SpineUniverse Case Study Library

Charcot Joint in a Paraplegic

Lali Sekhon, MD, PhD, FACS, FAANS
Neurosurgeon, Sierra Neurosurgery Group


This 48-year-old man has been a complete T10 paraplegic, wheelchair bound since age 22. At the initial time of injury he had no surgery. Ten years prior to presentation in our clinic, the patient had undergone an L4-L5 and L5-S1 PLIF elsewhere, apparently for low back pain (LBP). One of the cages migrated and the patient underwent revision surgery 2 years later elsewhere. He presented now with increasing poorly localized LBP and episodes of profuse sweating and back spasms when he flexed. There was also a clicking sound and sensation with movement in his back. There were no leg pain or leg symptoms.


On examination, he had a T10 sensory level and no lower extremity movements. There was no palpable lumbar deformity. He was wheelchair bound.

Prior Treatment

At time of presentation, the patient had not undergone further treatment, either operative or non-operative since the previously mentioned revision surgery two years earlier.

Pre-treatment Images


Figure 1: Lateral spine x-ray showing gross disruption at the L4-L5 level. No instrumentation other than the remaining cages is present.


Figure 2: Pre-operative AP lumbar spine x-ray showing the pseudoarthrotic cleft across the L4-L5 level with the migrated left L4-L5 cage and coronal translation at this level.


Figure 3: Pre-operative flexion x-ray demonstrating the marked instability at the L4-L5 level with likely complete obliteration of the spinal canal at L4-L5.


Figure 4: Pre-operative lateral extension x-ray confirming the marked hypermobility.


Figure 5: Pre-operative reconstructed sagittal CT demonstrating the L4-L5 pseudoarthrosis and cleft.


Figure 6: Pre-operative coronal reconstructed CT demonstrating the pseudoarthrosis.


Figure 7: Pre-operative MRI showing the old thoracic injury with complete obliteration of the cauda equina at the L4-L5 level.


Gross instability 360° instability at a denervated L4-L5 level with a second migrated cage and cauda equina compression.

Selected Treatment

The patient underwent a re-exploration posteriorly with decompression and interbody fusion at L3-L4 and L4-L5. Modified pedicle subtraction osteotomies were affected.
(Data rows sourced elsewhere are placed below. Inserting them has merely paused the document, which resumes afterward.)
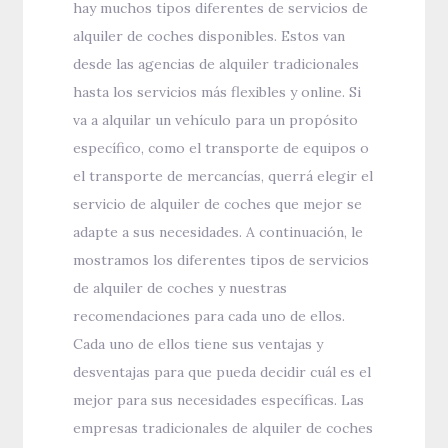
hay muchos tipos diferentes de servicios de
alquiler de coches disponibles. Estos van
desde las agencias de alquiler tradicionales
hasta los servicios más flexibles y online. Si
va a alquilar un vehículo para un propósito
específico, como el transporte de equipos o
el transporte de mercancías, querrá elegir el
servicio de alquiler de coches que mejor se
adapte a sus necesidades. A continuación, le
mostramos los diferentes tipos de servicios
de alquiler de coches y nuestras
recomendaciones para cada uno de ellos.
Cada uno de ellos tiene sus ventajas y
desventajas para que pueda decidir cuál es el
mejor para sus necesidades específicas. Las
empresas tradicionales de alquiler de coches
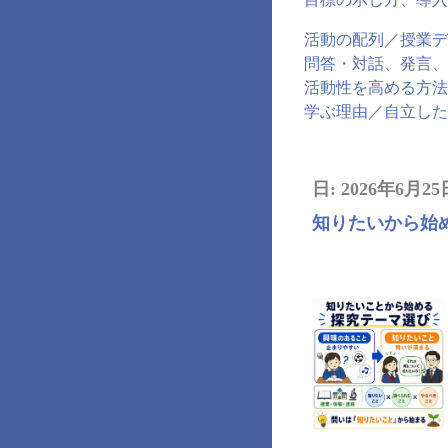
活動の配列／授業デ
問答・対話、発言、
活動性を高める方法
学ぶ理由／自立した
日:
2026年6月25
知りたいから始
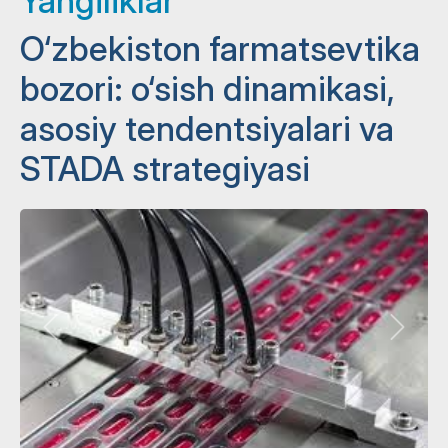
Yangiliklar
O‘zbekiston farmatsevtika
bozori: o‘sish dinamikasi,
asosiy tendentsiyalari va
STADA strategiyasi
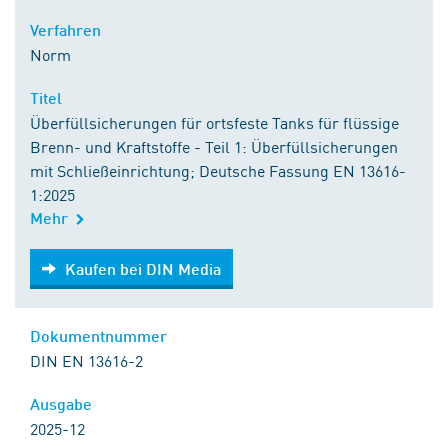
Verfahren
Norm
Titel
Überfüllsicherungen für ortsfeste Tanks für flüssige
Brenn- und Kraftstoffe - Teil 1: Überfüllsicherungen
mit Schließeinrichtung; Deutsche Fassung EN 13616-
1:2025
Mehr
Kaufen bei DIN Media
Kaufen bei DIN Media
Dokumentnummer
DIN EN 13616-2
Ausgabe
2025-12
Because of the destruction of the L4 vertebra, a large amount of vertebral body resection was not required. There was good restoration of sagittal and coronal balance. The floating cage was removed. Because of his long-standing paralysis, aggressive mobilization of the cauda equina allowed access to the L4-L5 interspace and body.

Post-treatment Images


Figure 8A: AP x-ray performed 3 months post-operatively shows no hardware failure and restoration of coronal balance.
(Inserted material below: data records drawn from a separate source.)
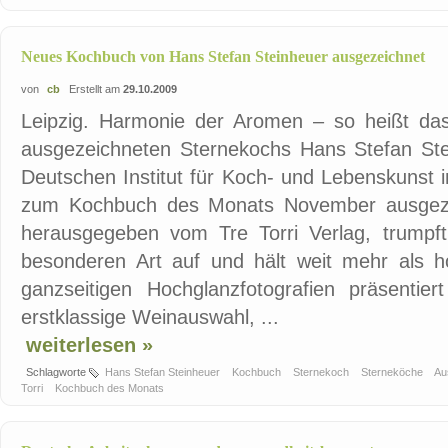
Neues Kochbuch von Hans Stefan Steinheuer ausgezeichnet
von
cb
Erstellt am
29.10.2009
Leipzig. Harmonie der Aromen – so heißt d
ausgezeichneten Sternekochs Hans Stefan St
Deutschen Institut für Koch- und Lebenskunst 
zum Kochbuch des Monats November ausgeze
herausgegeben vom Tre Torri Verlag, trumpf
besonderen Art auf und hält weit mehr als ho
ganzseitigen Hochglanzfotografien präsentie
erstklassige Weinauswahl, ...
weiterlesen »
Schlagworte
Hans Stefan Steinheuer
Kochbuch
Sternekoch
Sterneköche
Au
Torri
Kochbuch des Monats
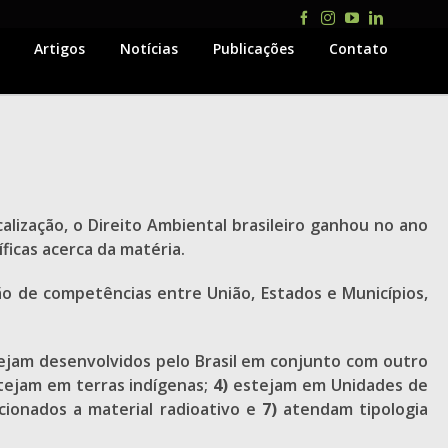
Facebook
Instagram
YouTube
LinkedIn
Artigos
Notícias
Publicações
Contato
alização, o Direito Ambiental brasileiro ganhou no ano
ficas acerca da matéria.
ão de competências entre União, Estados e Municípios,
jam desenvolvidos pelo Brasil em conjunto com outro
ejam em terras indígenas;
4)
estejam em Unidades de
cionados a material radioativo e
7)
atendam tipologia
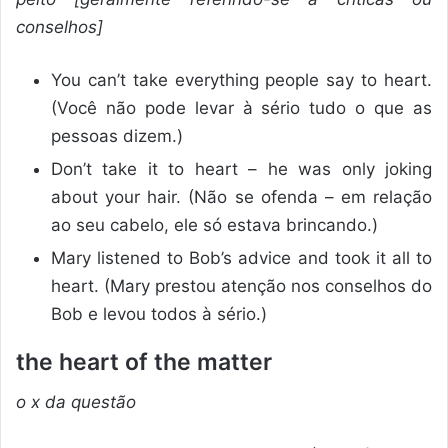
conselhos]
You can’t take everything people say to heart.
(Você não pode levar à sério tudo o que as
pessoas dizem.)
Don’t take it to heart – he was only joking
about your hair. (Não se ofenda – em relação
ao seu cabelo, ele só estava brincando.)
Mary listened to Bob’s advice and took it all to
heart. (Mary prestou atenção nos conselhos do
Bob e levou todos à sério.)
the heart of the matter
o x da questão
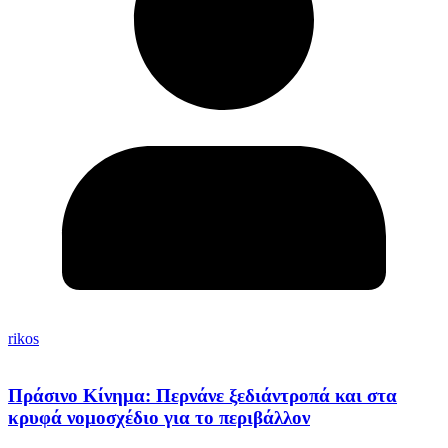
rikos
Πράσινο Κίνημα: Περνάνε ξεδιάντροπά και στα
κρυφά νομοσχέδιο για το περιβάλλον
Figure 8B: Lateral x-ray performed 3 months post-operatively also shows no hardware failure and restoration of sagittal balance.


The patient did well. He was discharged to rehabilitation 3 days post-operatively. He was immobilized in a TLSO for 3 months. His pre-operative clicking, back spasms, and episodes of sweating stopped.

X-rays at 3 months post-operatively showed no complications.

At clinical review 6 months post-operatively, he was back to his baseline status with no low back pain and no neurological changes otherwise.